Missing-child alert system to be tested
The statewide alarm begun a year ago has been used just once
State and county officials were scheduled to conduct a test of Hawaii's MAILE AMBER Alert at 11:45 this morning.
Today is the first anniversary of the statewide alert system for missing or abducted children. It is also the 21st anniversary of the abduction and murder of 6-year-old Maile Gilbert of Kailua, one of the children for whom the program is named. The other is 9-year-old Amber Hagerman of Texas, who was abducted and murdered in 1996.
The MAILE AMBER Alert plan is a partnership between local radio and television broadcasters, the four county police departments and state Civil Defense, Department of Transportation and Department of the Attorney General's Missing Child Center-Hawaii.
A test is conducted twice per year to ensure that equipment and procedures in each county are working properly. Today's test will be initiated by Hawaii County police.

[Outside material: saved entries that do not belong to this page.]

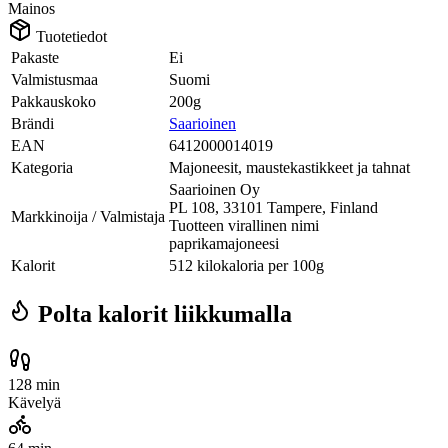
Mainos
Tuotetiedot
Pakaste
Ei
Valmistusmaa
Suomi
Pakkauskoko
200g
Brändi
Saarioinen
EAN
6412000014019
Kategoria
Majoneesit, maustekastikkeet ja tahnat
Saarioinen Oy
PL 108, 33101 Tampere, Finland
Markkinoija / Valmistaja
Tuotteen virallinen nimi
paprikamajoneesi
Kalorit
512 kilokaloria per 100g
Polta kalorit liikkumalla
128 min
Kävelyä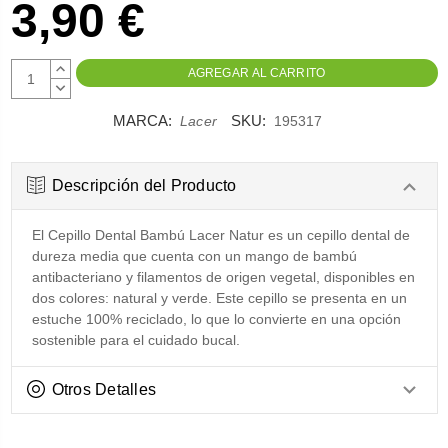
3,90 €
AUMENTAR
CANTIDAD:
DISMINUIR
CANTIDAD:
MARCA:
SKU:
Lacer
195317
Descripción del Producto
El Cepillo Dental Bambú Lacer Natur es un cepillo dental de
dureza media que cuenta con un mango de bambú
antibacteriano y filamentos de origen vegetal, disponibles en
dos colores: natural y verde. Este cepillo se presenta en un
estuche 100% reciclado, lo que lo convierte en una opción
sostenible para el cuidado bucal.
Otros Detalles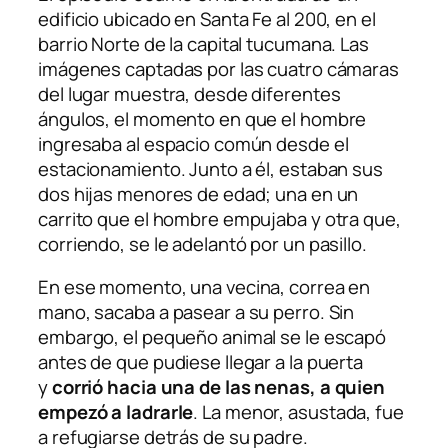
edificio ubicado en Santa Fe al 200, en el
barrio Norte de la capital tucumana. Las
imágenes captadas por las cuatro cámaras
del lugar muestra, desde diferentes
ángulos, el momento en que el hombre
ingresaba al espacio común desde el
estacionamiento. Junto a él, estaban sus
dos hijas menores de edad; una en un
carrito que el hombre empujaba y otra que,
corriendo, se le adelantó por un pasillo.
En ese momento, una vecina, correa en
mano, sacaba a pasear a su perro. Sin
embargo, el pequeño animal se le escapó
antes de que pudiese llegar a la puerta
y
corrió hacia una de las nenas, a quien
empezó a ladrarle
. La menor, asustada, fue
a refugiarse detrás de su padre.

So far, the alert has been activated just once, on June 22, 2005. A mother left her 4-month-old daughter in her vehicle with the engine running in the parking lot of the Nuuanu 7-Eleven. A thief stole the vehicle but abandoned it about an hour later in Moanalua. The girl was found uninjured in the vehicle.
Charlene Takeno, Missing Child Center-Hawaii director, said there is not enough evidence to determine whether the MAILE AMBER alert was a factor in the safe recovery of the child.